# This one kills me.



## davetgabby (Dec 29, 2007)




----------



## heatherk (Feb 24, 2011)

That's hilarious!


----------



## The Laughing Magpie (Aug 20, 2009)

Cute!!! At my house it is DH who is getting teased...at least he thinks its him.


----------



## Thumper (Feb 18, 2007)

LOL! Fun!

Kara


----------



## Carter1601 (Mar 23, 2011)

Our entire family quoted this video for a solid month after we saw it. Too funny!


----------



## ShirleyH (Sep 13, 2009)

Just too cute, Dave.

Shirley H


----------



## krandall (Jun 11, 2009)

The Laughing Magpie said:


> Cute!!! At my house it is DH who is getting teased...at least he thinks its him.
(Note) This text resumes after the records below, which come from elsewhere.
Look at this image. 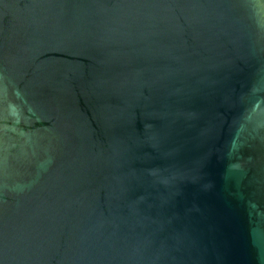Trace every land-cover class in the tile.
<instances>
[{
  "label": "water",
  "instance_id": "1",
  "mask_svg": "<svg viewBox=\"0 0 264 264\" xmlns=\"http://www.w3.org/2000/svg\"><path fill=\"white\" fill-rule=\"evenodd\" d=\"M0 264H264V0H0Z\"/></svg>",
  "mask_w": 264,
  "mask_h": 264
}]
</instances>
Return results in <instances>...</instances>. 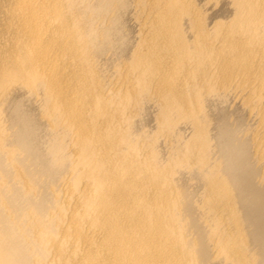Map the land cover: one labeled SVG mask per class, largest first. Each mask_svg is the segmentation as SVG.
I'll return each instance as SVG.
<instances>
[{"label":"bare ground","instance_id":"bare-ground-1","mask_svg":"<svg viewBox=\"0 0 264 264\" xmlns=\"http://www.w3.org/2000/svg\"><path fill=\"white\" fill-rule=\"evenodd\" d=\"M0 264H264V0H0Z\"/></svg>","mask_w":264,"mask_h":264}]
</instances>
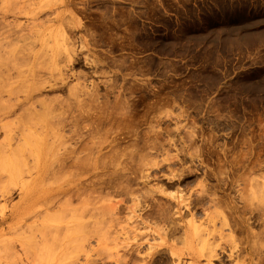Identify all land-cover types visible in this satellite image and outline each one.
<instances>
[{
	"label": "rangeland",
	"instance_id": "obj_1",
	"mask_svg": "<svg viewBox=\"0 0 264 264\" xmlns=\"http://www.w3.org/2000/svg\"><path fill=\"white\" fill-rule=\"evenodd\" d=\"M0 264H264V0H0Z\"/></svg>",
	"mask_w": 264,
	"mask_h": 264
},
{
	"label": "bare ground",
	"instance_id": "obj_2",
	"mask_svg": "<svg viewBox=\"0 0 264 264\" xmlns=\"http://www.w3.org/2000/svg\"><path fill=\"white\" fill-rule=\"evenodd\" d=\"M29 100L32 101V98ZM21 190H22V197L20 198V201L17 204L10 205L9 206L10 208L8 206L6 207L9 209L10 215L7 216L9 213L5 212L4 217H3L4 220L2 221V223H5L8 219L14 220L16 223L15 230H17V231H18V229L20 230V229H24V228H29V226H27V223L31 220V218L38 217V214L36 212H33V213L31 212V205L32 204H31L30 193H29V191H27L28 190L27 186L22 187ZM6 197H7V195L2 194V198H6ZM13 231H14V229H13ZM193 232H194V235L196 236L197 233H196L195 229Z\"/></svg>",
	"mask_w": 264,
	"mask_h": 264
}]
</instances>
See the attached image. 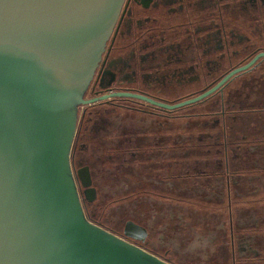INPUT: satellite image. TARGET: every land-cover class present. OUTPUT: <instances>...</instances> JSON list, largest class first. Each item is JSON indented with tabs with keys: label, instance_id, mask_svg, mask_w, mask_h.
<instances>
[{
	"label": "flooded vegetation",
	"instance_id": "1",
	"mask_svg": "<svg viewBox=\"0 0 264 264\" xmlns=\"http://www.w3.org/2000/svg\"><path fill=\"white\" fill-rule=\"evenodd\" d=\"M262 6L264 0L124 1L85 92L87 103L78 108L71 150L73 177L91 223L143 247L149 237L144 223L124 218L114 222L120 231H113L105 224V207H93L96 179L120 178L123 170H133L141 181L129 194L170 201H179L176 193L194 194L197 185L211 184L213 175L225 182L216 194L231 188L247 195L235 201L237 207L264 220V57L201 101L172 107L264 53ZM199 191L206 194L205 188ZM243 217L237 231L253 239L256 257L230 254L231 262L264 264V222L248 224ZM127 223L143 228L144 238L126 237Z\"/></svg>",
	"mask_w": 264,
	"mask_h": 264
},
{
	"label": "water",
	"instance_id": "2",
	"mask_svg": "<svg viewBox=\"0 0 264 264\" xmlns=\"http://www.w3.org/2000/svg\"><path fill=\"white\" fill-rule=\"evenodd\" d=\"M124 1L0 0V264H171L91 223L71 169L78 108Z\"/></svg>",
	"mask_w": 264,
	"mask_h": 264
},
{
	"label": "rangeland",
	"instance_id": "3",
	"mask_svg": "<svg viewBox=\"0 0 264 264\" xmlns=\"http://www.w3.org/2000/svg\"><path fill=\"white\" fill-rule=\"evenodd\" d=\"M93 170L96 172V168ZM130 171L132 175L123 170L121 173L124 175L120 178L96 179L98 201L93 207H105L109 220L105 222L107 228L120 231L114 222L122 224L124 218L144 223L149 237L143 247L171 264H232L230 254H234L236 259L256 257L253 239L245 240L246 235L243 239L236 227V222L239 223L243 216L248 224L256 220L251 211L242 213L237 207L238 202H235L247 195H237L231 188L228 195L225 189L221 196L216 194L215 187L220 189L225 182L221 183L212 175L211 184H202L201 188L197 185L192 189L194 194L176 193L174 196L179 201L139 198L128 193L135 182H141L136 173ZM202 188L206 194L199 196ZM261 195L254 196V199Z\"/></svg>",
	"mask_w": 264,
	"mask_h": 264
},
{
	"label": "crops",
	"instance_id": "4",
	"mask_svg": "<svg viewBox=\"0 0 264 264\" xmlns=\"http://www.w3.org/2000/svg\"><path fill=\"white\" fill-rule=\"evenodd\" d=\"M252 184H253V185L251 186V189L253 190L254 187L256 186V184L254 183V181L252 182ZM256 188H257V187H256ZM263 190H264V188H263ZM250 207H251V205H246V206H245L246 209H250ZM253 215H254V214H253ZM254 218H256V217L254 216ZM257 220H259V219L256 218V220H254L253 223H255ZM243 221H244V219H242V222H243ZM259 222H264V220H259V221L257 222V224H258ZM253 223H252V224H253ZM255 224H256V223H255ZM255 224H254V225H255ZM263 224H264V223H263ZM263 224H262V225H263Z\"/></svg>",
	"mask_w": 264,
	"mask_h": 264
}]
</instances>
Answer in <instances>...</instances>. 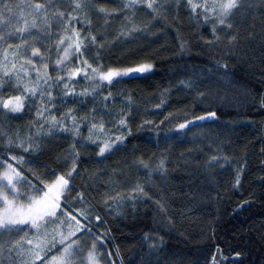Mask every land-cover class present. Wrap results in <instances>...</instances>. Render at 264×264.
<instances>
[{"label": "snow or ice", "instance_id": "obj_1", "mask_svg": "<svg viewBox=\"0 0 264 264\" xmlns=\"http://www.w3.org/2000/svg\"><path fill=\"white\" fill-rule=\"evenodd\" d=\"M254 7L252 0H120L114 4L112 0H0V264H115L120 251L110 246L112 230L107 218L127 216L128 206L135 214L142 197L155 200L163 217L161 228L169 233L178 230L166 202L146 189L154 174L166 181L167 159L163 155L158 160L145 159L143 154L136 157L134 183L116 178L118 171L124 175L123 169L113 168L105 178L99 166L117 152L128 151L134 123L137 131L152 130L175 119V134L164 137V143L177 137L183 143L189 135V142L196 143L206 125L218 122L219 109L199 107L205 92L198 91L199 84L191 78L182 79L179 84L189 94L196 92L192 108L186 104L183 110L177 109L175 117L168 112L158 122L141 119L136 123L132 96L126 97V104L121 102L119 111L110 110L109 104L115 103L111 88L125 78L151 73L155 65L150 57L138 59V53H122L116 63L112 58L129 39L162 22L167 27V22L178 21L181 14L211 24L216 41L223 35L231 55L239 56V28ZM138 15L143 20L138 21ZM180 31L176 29L174 39L183 51L187 40ZM130 59L136 62L122 63ZM216 68L227 73L228 61H217ZM258 75L264 83V69ZM81 80L90 87L86 84L78 90ZM88 97L92 106L82 111ZM259 103L264 108V94ZM101 104L103 111L98 112ZM164 104L161 99L155 107ZM25 111L31 119L24 130L4 123L22 119ZM61 133L65 139L70 135L71 140L56 153V166L49 167L40 157L52 138L59 139ZM86 152L95 156L96 169L90 173L88 167L83 170L91 175V183L80 170L82 164L89 163L82 160ZM131 154L135 156V148ZM227 162V156L212 155L205 167H223ZM245 167L238 166L234 186L241 184ZM259 171L264 173V159ZM78 177L82 181L79 189L75 184ZM259 180L264 192V175ZM143 239L147 250L139 264H162L158 256L151 257L163 250V235L149 230ZM233 255L238 258L242 253ZM212 264H216L215 255Z\"/></svg>", "mask_w": 264, "mask_h": 264}, {"label": "trees", "instance_id": "obj_2", "mask_svg": "<svg viewBox=\"0 0 264 264\" xmlns=\"http://www.w3.org/2000/svg\"><path fill=\"white\" fill-rule=\"evenodd\" d=\"M119 2L112 0L113 4ZM252 2L255 7L249 10L239 28L242 34L239 56L231 55L229 42L223 35L216 41L211 24L190 20L183 14L178 21L167 22V27L162 22L146 33L137 34L115 51L112 63H116L122 53L131 52L138 53V59L150 57L155 67L151 73L125 78L112 86L115 103L109 104L110 110L119 111L121 102L126 104V97L130 95L136 123L141 119L158 122L168 112L175 117L177 109L183 110L186 104L192 108L196 92L189 94V90L179 84L180 80L191 78L199 84L197 90L205 92L204 103L199 107L211 105L220 112L218 122L210 127L206 125L205 133L197 136L196 143L189 142L191 135L183 143L179 142L180 137L164 143V137L175 134V119L152 130L146 127L137 131L134 123L126 145L128 151L117 152L100 164L105 178L113 168L123 169L124 175L118 171L116 178L134 183L137 172L133 161L136 157L143 154L145 159L158 160L163 155L167 159V179L162 180L154 174L146 189L154 198L166 202L169 215L179 226L170 233L161 228L163 217L155 200L144 197L137 201L135 214L128 206L127 216L108 217L112 230L110 246L113 251L117 247L120 251L115 264H121V260L123 264H139L147 250L144 233L149 230L164 237L163 250L151 257L158 256L162 264H212L216 253L224 259L218 264H264V228L261 227L264 225V192L259 180L264 175L259 171L260 160L264 159L261 154L264 108L259 103L260 95L264 94V83L258 75L264 69V2ZM137 19L140 21L143 17L138 15ZM177 28L187 40L183 51L174 39ZM224 60L228 61L227 73L216 68L217 61ZM135 62L131 59L122 61L125 64ZM86 84L90 87L88 82L81 80L76 87L79 90ZM166 89L170 92H165ZM91 99L87 98L89 103L82 111L91 108ZM161 99H165V104L157 109L155 105ZM221 103L223 107H220ZM100 111H103L102 104ZM104 118L109 119L107 115ZM29 119L31 116L25 111L22 119L4 123L24 130ZM82 127L83 135H86L87 126ZM59 136V139L52 138L48 150L40 157V162L49 167L56 166V153L66 148L67 141L71 140L70 135L67 139L63 133ZM133 148L135 156L131 154ZM212 155L227 156L228 162L223 167L206 168L205 162ZM94 159V153L82 154V160H89V163L82 164L80 170L89 183L92 182L89 173L96 169ZM241 164L246 165L241 173V184L234 186V176ZM84 167L89 168V173H84ZM140 171L144 172L143 169ZM25 172L30 177L27 169ZM75 184L78 189L82 186L79 177ZM88 199L92 197L89 195ZM235 252L242 255L237 258L233 255Z\"/></svg>", "mask_w": 264, "mask_h": 264}, {"label": "rangeland", "instance_id": "obj_3", "mask_svg": "<svg viewBox=\"0 0 264 264\" xmlns=\"http://www.w3.org/2000/svg\"><path fill=\"white\" fill-rule=\"evenodd\" d=\"M88 84H89V82H88ZM89 85H90V84H89ZM215 260H216V264H218V263L224 261L223 257L220 255V253H216V254H215ZM212 261H213V259H212Z\"/></svg>", "mask_w": 264, "mask_h": 264}]
</instances>
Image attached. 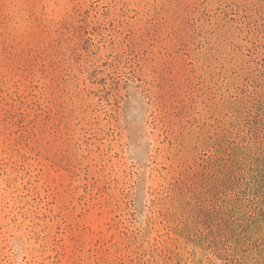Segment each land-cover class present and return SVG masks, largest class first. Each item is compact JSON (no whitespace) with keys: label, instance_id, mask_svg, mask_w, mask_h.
I'll use <instances>...</instances> for the list:
<instances>
[{"label":"rangeland","instance_id":"obj_1","mask_svg":"<svg viewBox=\"0 0 264 264\" xmlns=\"http://www.w3.org/2000/svg\"><path fill=\"white\" fill-rule=\"evenodd\" d=\"M0 264H264V0H0Z\"/></svg>","mask_w":264,"mask_h":264}]
</instances>
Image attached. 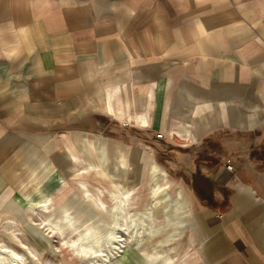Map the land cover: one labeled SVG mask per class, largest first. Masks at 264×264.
<instances>
[{
    "label": "crops",
    "instance_id": "1",
    "mask_svg": "<svg viewBox=\"0 0 264 264\" xmlns=\"http://www.w3.org/2000/svg\"><path fill=\"white\" fill-rule=\"evenodd\" d=\"M151 164L182 214L156 229ZM122 188L140 238L109 264H264V0H0V234L59 251L39 223Z\"/></svg>",
    "mask_w": 264,
    "mask_h": 264
},
{
    "label": "rangeland",
    "instance_id": "2",
    "mask_svg": "<svg viewBox=\"0 0 264 264\" xmlns=\"http://www.w3.org/2000/svg\"><path fill=\"white\" fill-rule=\"evenodd\" d=\"M239 139H241V138H239ZM240 142H241V140H240ZM207 147H209V151H210V149H211L210 145ZM241 150L242 149H240V151ZM157 159H158V162L161 163V161H162L161 158H157ZM166 176H167L166 171L162 170L160 167H157V174H155L157 181L161 182L162 179ZM145 177H146V180L142 182V193H143V195H142V197H139V201L137 204L138 207H142L141 208L142 210H144L145 207L150 205L149 193H150L151 180L148 179L147 174H145ZM125 190H126V188H122V192H124ZM178 193H179V190L176 192L175 196H171L169 193L168 194L171 196V198H174V197H177L179 195ZM74 198H77L76 200H78V202L72 200L70 203H65V205L63 206L61 211H59L57 213V215H55L52 218L54 226L59 228V230L56 229V231H53L54 233H51V232H49V230L47 228H43V226L39 223L40 224L39 225L40 230H42L44 233L48 234V236L58 235V236L63 238L62 246H60V245L57 246L59 251H56L55 246H53L54 245L53 244L49 248V249L53 250L52 253L49 252V249H48V251L44 252L43 249L41 248V246L36 243L37 241L35 240L34 236L30 232L20 231L21 236H19V238L21 239V241H23V244L27 248H29L30 251H33L38 256H39V254L37 252H39L41 254L43 260H41V259L40 260H41L42 264H83V263H85L86 260H84L83 258L82 259H80V257H78L79 259L77 257H76L77 259L74 258L75 255H77L76 249L77 250L80 249L83 253H89L90 251H95V252L103 251L105 254L111 253L112 252L111 251V244L114 241L113 236L115 233H119L125 239H128L129 242L134 241V238H133V234L135 231L134 230V219H133V217H129V215H127V212L122 211V214H121L122 217L124 218V221H125L124 222L125 223L124 228H126V230L124 231V233H125L124 234L123 231L118 230L120 228H116L115 225L114 226H108L107 224H105L94 213V212H100L101 211V210L100 211L97 210V209H99L97 206L91 207L94 210V212H93V210H91L84 202L81 201V199H83L87 203H90L89 200H87L88 198L86 199V197H83L82 195L81 196H75ZM114 199H115V197H113V200ZM150 199H151V197H150ZM177 204H178V200H171L168 195L163 194L158 198V200L155 203V207H156L155 210L156 211H154V214L155 215H163L165 217V220L169 224H174L177 221L181 220V217H182V214L177 212V210H178ZM67 207H69V208L66 209ZM31 209H33V208H31ZM35 211L36 210H34V211L32 210V212L36 216L37 212H35ZM72 211L74 212V215L69 216V213ZM67 213H68V215H67ZM115 214L116 213L114 212L112 215L109 214V216L113 217V216H115ZM135 219L138 221H142L144 226L146 225V224H144L145 221L148 222V219L144 218L142 216V214H136ZM127 220L130 222L127 223ZM70 221H72V224L69 223ZM155 221L156 222L162 221L161 216H158ZM131 222H133V224ZM154 226H155V224H154ZM152 228H154V227H152ZM11 229H17V228H11ZM146 232H149V231L147 230ZM146 232L144 230V234H143L144 236L147 235ZM162 235H163V233H159L156 238H158ZM153 236H155V235H153ZM69 238L72 239V242H74L73 239L75 238V243L71 244V248L70 247H64V246H66L64 239L69 240ZM139 238L140 237H138V239ZM172 241H173V239H171V240L169 239L166 242L170 244ZM0 243L6 245L8 247H12L18 251H21V249L16 245L14 240L10 237V235L7 232L5 234H0ZM151 245L152 244H147V245H145V247L149 248V247H151ZM71 249L73 250V254H74L73 256L74 257H71V255L69 254ZM171 251H172V249L168 245L167 249H166V253L170 254ZM22 252H24L23 249H22ZM118 254H120V253H118ZM109 255H110V261H112L113 255H111V254H109ZM28 256H29V251H28L27 257ZM116 259H118V258L114 259V263L117 262ZM27 262H28V264H36L30 258H27ZM137 264H143V260L140 259Z\"/></svg>",
    "mask_w": 264,
    "mask_h": 264
},
{
    "label": "bare ground",
    "instance_id": "3",
    "mask_svg": "<svg viewBox=\"0 0 264 264\" xmlns=\"http://www.w3.org/2000/svg\"><path fill=\"white\" fill-rule=\"evenodd\" d=\"M132 118H129L128 120H131ZM130 122V121H129ZM84 168V167H83ZM86 168V167H85ZM94 169V168H93ZM153 167L152 164L150 165V176L152 177V181L153 184L151 186V202L150 204L152 205V202L154 204V201H156V198H158L160 195L164 194V193H168L166 190L168 189V185L167 183H162L166 180L167 176L164 177L162 179V181L160 182V184H158L157 186L155 185V181H154V175H153ZM130 197V190L128 188H126V190L124 192H121V194L119 195L117 192V195L115 196V199L112 201V206L108 209H105V211H103V202L101 201V199L97 198L96 203L98 207H100L99 211L100 212H94V210L91 208L93 207L92 204H94L92 201V203H87L85 200L81 199L82 202H84L91 210H93V212L108 226H116V228H120L118 230H122L123 233L126 230V228H124V218L122 217V211L127 212V215H129V217H133L134 218V213L136 212H130L128 211V209L125 207L128 203ZM79 199V198H78ZM173 200V199H172ZM74 203V202H73ZM72 203V204H73ZM49 202L45 201L43 202L42 205L37 206L38 207H42V206H46L48 205ZM33 208V207H32ZM65 208V207H64ZM69 207H67L66 209H68ZM152 209V207H151ZM33 211L35 210L34 208L32 209ZM63 211V210H62ZM147 211V212H146ZM116 213L115 216L111 217L109 216L112 215L113 213ZM146 213V216L150 219V229H156L158 227L161 226V223L165 220L163 216H161L162 218V222L156 224V219L158 216H153L152 215V211L150 212L149 209L144 211ZM54 213H50L45 222H41L40 224L43 226V228H47L49 230V232L54 233L53 231H56L55 228L51 227L49 225V219L50 217L53 215ZM36 216H38V213L36 214ZM115 217V218H114ZM52 219V218H51ZM130 221L127 220V223H129ZM133 224V222H131ZM154 224H156L157 226H154ZM163 225V224H162ZM154 227V228H152ZM147 230H145L146 232ZM10 237L14 240V242L16 243V245L21 249V251H18L12 247H8L4 244L0 243V264H28L27 262V258H30L32 261H34L36 264H42L39 256L34 253L33 251H30L29 248H27L24 244L23 241H21V239L19 238V236H21V232L18 229H9V232H7ZM144 233V231H143ZM147 233V232H146ZM125 234V233H124ZM135 236L140 237L139 232H135L133 234V238H135ZM113 243L111 244V253L105 254L103 251H99V252H95V251H90L89 253H83L80 249L77 250V255H75L77 258L80 257V259H84L86 260L85 263L83 264H109L110 261V255H113L112 258H117L121 253V248L122 245L127 244L129 242L128 239H125L123 236H121L119 233H115L113 236ZM171 240V239H170ZM71 241L72 239L69 240H65V245L67 247L71 246ZM22 249L24 252H22ZM28 249V250H27ZM29 251V256L27 257ZM116 251V252H115ZM79 259V258H78ZM67 263V262H66Z\"/></svg>",
    "mask_w": 264,
    "mask_h": 264
},
{
    "label": "built area",
    "instance_id": "4",
    "mask_svg": "<svg viewBox=\"0 0 264 264\" xmlns=\"http://www.w3.org/2000/svg\"><path fill=\"white\" fill-rule=\"evenodd\" d=\"M225 167H226V169L228 170V171H232V166L229 164V162H227V164L225 165Z\"/></svg>",
    "mask_w": 264,
    "mask_h": 264
}]
</instances>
What I REALLY like about this one is that if you can find the original You Tube video, the dog just keeps coming up to the woman and being kind of whiney and demanding. It's cute, but typical dog behavior. What makes this so clever is that whoever did it scripted it entirely AFTER the original. So no one "made" the dog "do" anything.


----------



## Kathie (Jul 31, 2008)

So funny!


----------



## davetgabby (Dec 29, 2007)

yeah Karen this is what I like about this video. Unlike some of the "guilty" videos where the dog is deliberately made to feel uncomfortable.


----------